## YOUR ASSIGNMENT
Wherever a line in the records below contains "const", copy that line.

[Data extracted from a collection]
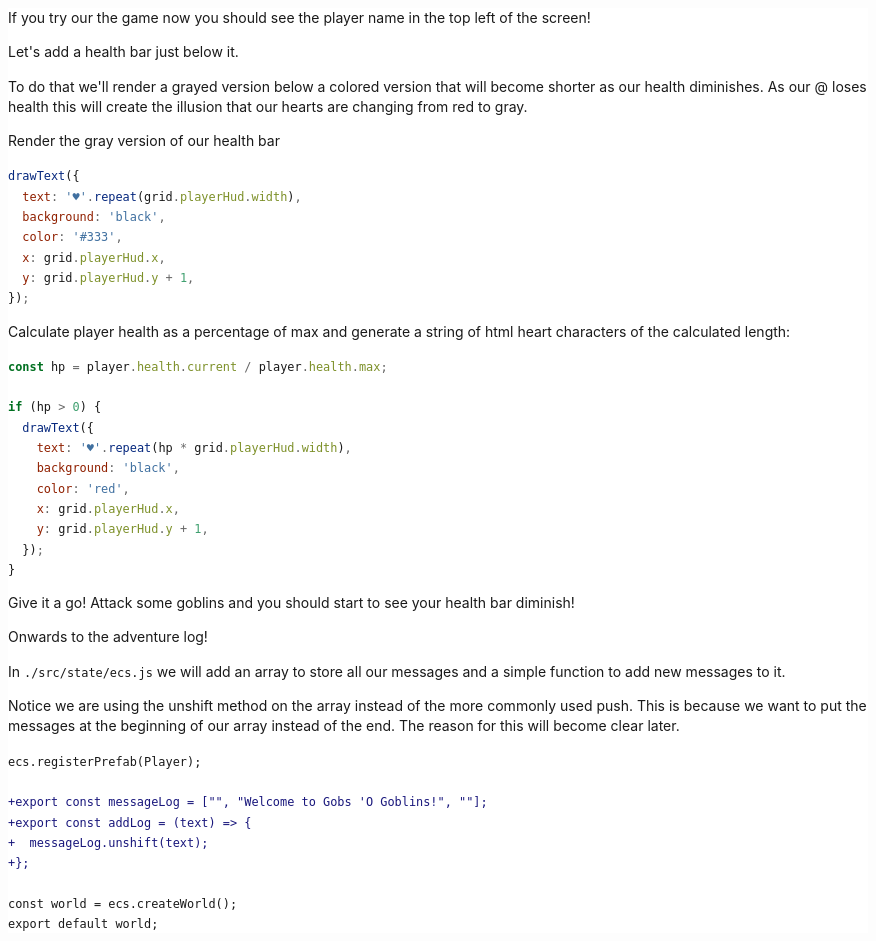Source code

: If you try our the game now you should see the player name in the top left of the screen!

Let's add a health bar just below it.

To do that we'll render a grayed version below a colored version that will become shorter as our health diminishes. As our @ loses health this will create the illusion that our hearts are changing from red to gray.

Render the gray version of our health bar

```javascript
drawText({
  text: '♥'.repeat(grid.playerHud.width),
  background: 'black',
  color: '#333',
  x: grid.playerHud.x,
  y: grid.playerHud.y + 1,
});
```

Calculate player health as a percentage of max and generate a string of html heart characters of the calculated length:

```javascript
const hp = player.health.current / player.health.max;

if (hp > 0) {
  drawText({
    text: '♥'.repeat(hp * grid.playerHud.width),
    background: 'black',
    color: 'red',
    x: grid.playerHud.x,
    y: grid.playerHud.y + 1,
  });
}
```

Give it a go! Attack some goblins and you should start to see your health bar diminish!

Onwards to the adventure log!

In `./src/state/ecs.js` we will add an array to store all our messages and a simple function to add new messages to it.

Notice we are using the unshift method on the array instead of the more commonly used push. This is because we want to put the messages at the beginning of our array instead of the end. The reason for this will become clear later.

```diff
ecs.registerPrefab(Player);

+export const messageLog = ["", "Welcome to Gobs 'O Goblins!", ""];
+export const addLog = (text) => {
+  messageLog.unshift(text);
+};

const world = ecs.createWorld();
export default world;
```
---
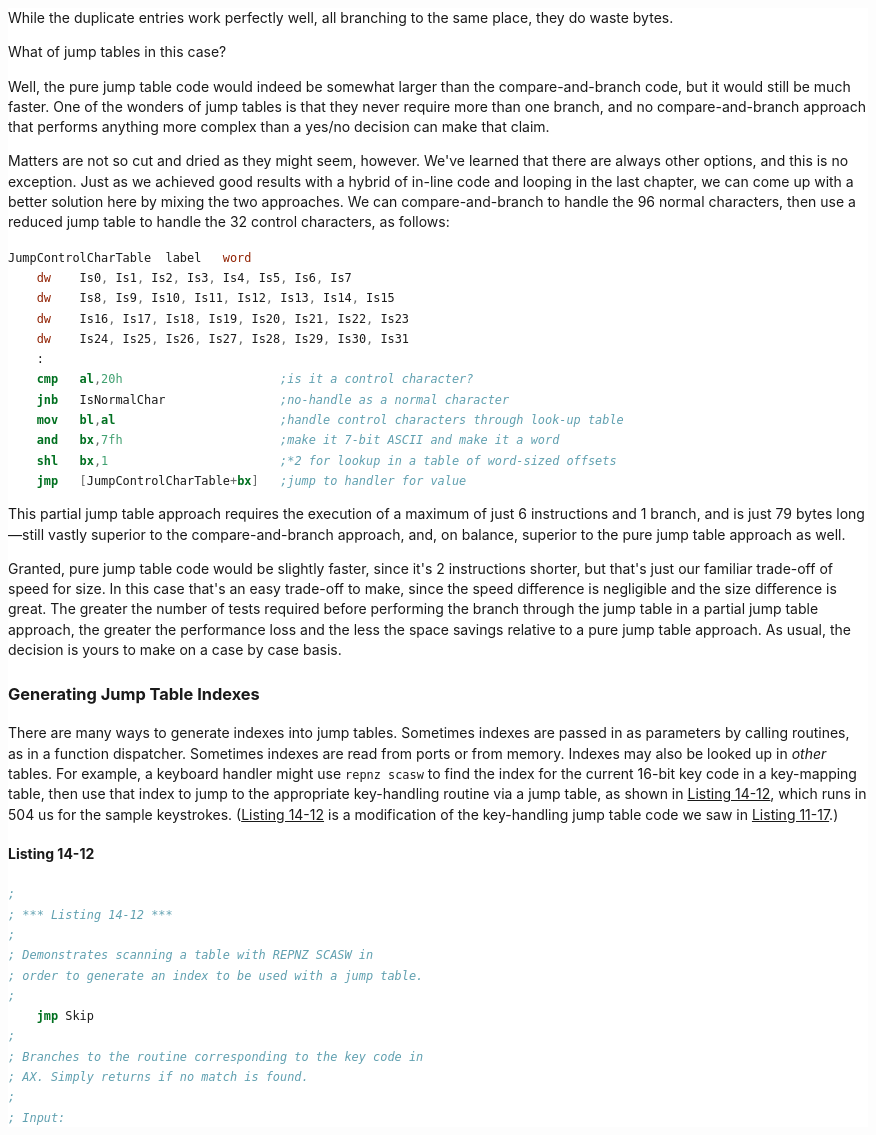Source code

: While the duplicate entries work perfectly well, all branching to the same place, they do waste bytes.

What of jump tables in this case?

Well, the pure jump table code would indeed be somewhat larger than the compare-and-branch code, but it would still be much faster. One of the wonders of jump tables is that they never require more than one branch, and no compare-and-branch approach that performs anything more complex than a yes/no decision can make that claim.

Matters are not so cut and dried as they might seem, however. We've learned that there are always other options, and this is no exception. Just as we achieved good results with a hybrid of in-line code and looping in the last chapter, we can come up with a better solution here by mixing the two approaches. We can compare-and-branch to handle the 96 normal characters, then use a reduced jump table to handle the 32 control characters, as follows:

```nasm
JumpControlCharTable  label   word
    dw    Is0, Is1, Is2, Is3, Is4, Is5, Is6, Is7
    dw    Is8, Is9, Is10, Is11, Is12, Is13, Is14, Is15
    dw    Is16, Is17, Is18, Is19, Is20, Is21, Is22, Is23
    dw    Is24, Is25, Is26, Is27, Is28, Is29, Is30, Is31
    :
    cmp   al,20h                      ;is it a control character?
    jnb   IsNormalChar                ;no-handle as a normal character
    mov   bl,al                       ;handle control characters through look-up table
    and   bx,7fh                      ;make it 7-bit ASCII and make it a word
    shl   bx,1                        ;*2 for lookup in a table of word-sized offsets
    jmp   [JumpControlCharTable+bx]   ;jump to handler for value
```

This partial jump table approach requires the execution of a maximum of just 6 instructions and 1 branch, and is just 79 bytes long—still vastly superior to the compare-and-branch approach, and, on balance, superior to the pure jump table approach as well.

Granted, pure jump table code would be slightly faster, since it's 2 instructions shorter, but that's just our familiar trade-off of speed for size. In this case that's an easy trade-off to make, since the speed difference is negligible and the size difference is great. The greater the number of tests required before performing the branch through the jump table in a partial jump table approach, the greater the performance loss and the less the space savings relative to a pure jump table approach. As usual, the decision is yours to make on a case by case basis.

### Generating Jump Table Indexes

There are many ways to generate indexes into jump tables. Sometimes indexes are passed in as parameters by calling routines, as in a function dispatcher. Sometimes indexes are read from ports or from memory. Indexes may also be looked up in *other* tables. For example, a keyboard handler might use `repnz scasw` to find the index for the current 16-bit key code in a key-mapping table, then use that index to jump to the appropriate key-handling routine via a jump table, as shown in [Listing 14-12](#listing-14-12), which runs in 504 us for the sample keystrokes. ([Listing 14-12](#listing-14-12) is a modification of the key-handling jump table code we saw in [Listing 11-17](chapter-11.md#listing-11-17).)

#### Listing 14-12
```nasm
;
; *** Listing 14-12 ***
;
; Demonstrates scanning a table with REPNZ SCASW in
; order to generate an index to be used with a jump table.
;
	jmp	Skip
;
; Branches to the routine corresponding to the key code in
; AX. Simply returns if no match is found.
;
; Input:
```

## ANSWER TO THIS EXERCISE
const hp = player.health.current / player.health.max;
+export const messageLog = ["", "Welcome to Gobs 'O Goblins!", ""];
+export const addLog = (text) => {
const world = ecs.createWorld();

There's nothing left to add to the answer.